Abstract

Since the days of Barlund and Collander (see Collander, 1937), physiologists have suggested that ions, water, and small hydrophilic non-electrolytes cross the lipoidal plasma membrane through polar pores or channels.’ Recent work with model membranes has established that indeed unmodified lipid bilayers are so poorly permeable to polar non-electrolytes and especially to small ions that these species require parallel pathways via either carriers or pores for significant transport (Mueller & Rudin, 1969). On the other hand, water permeability coefficients of unmodified lipid bilayers span almost the entire range of values reported for plasma membranes, making it unnecessary to invoke aqueous pores in explanation of large water permeabilities of some cells.
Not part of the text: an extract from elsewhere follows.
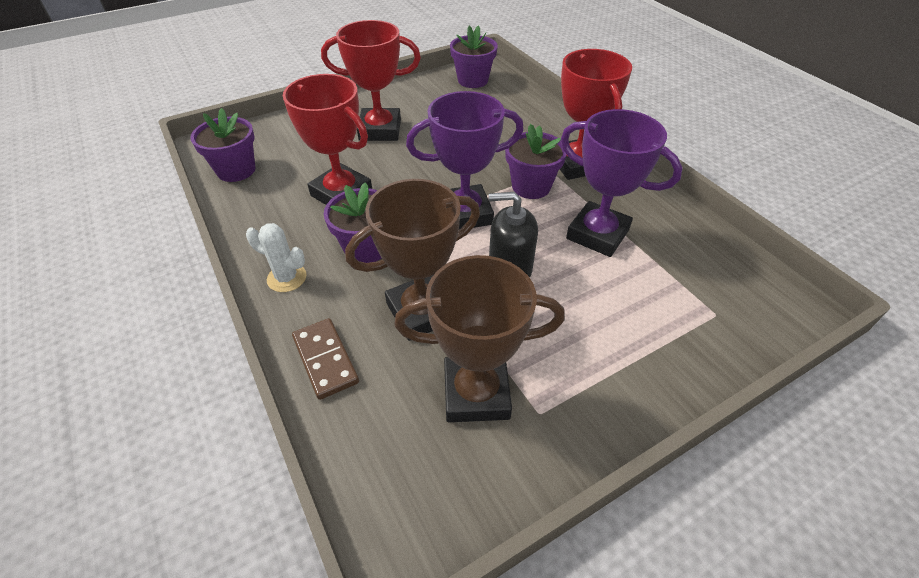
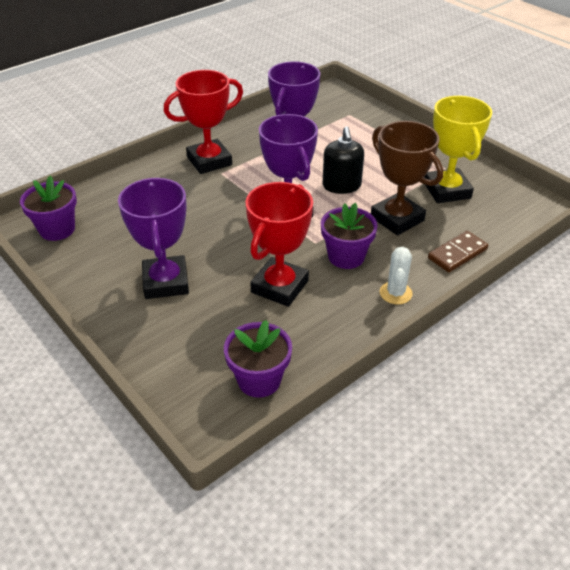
camera: 100 degrees left, 5 degrees down
red trophy [321,20,421,141] -> purple trophy [118,178,189,299]
brown trophy [394,255,565,422] -> yellow trophy [424,96,492,203]
purple flower pot [505,124,567,199] -> none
In point of fact, however, the assumption that water crosses plasma membranes through aqueous pores depends less on the magnitude of the water permeability than on two other factors: first, the significant differences between the osmotic permeability coefficient (Pf) and the tagged water permeability coefficient (Pd) (for example, Prescott & Zeuthen, 1953; Nevis, 1958) and secondly, the occurrence of water—solute interaction during osmosis (for example, Koefoed-Johnsen & Ussing, 1953; Goldstein & Solomon, 1960). These two findings, however, have been challenged as artifactual, because of the presence of unstirred aqueous layers in the experiments (Dainty, 1963).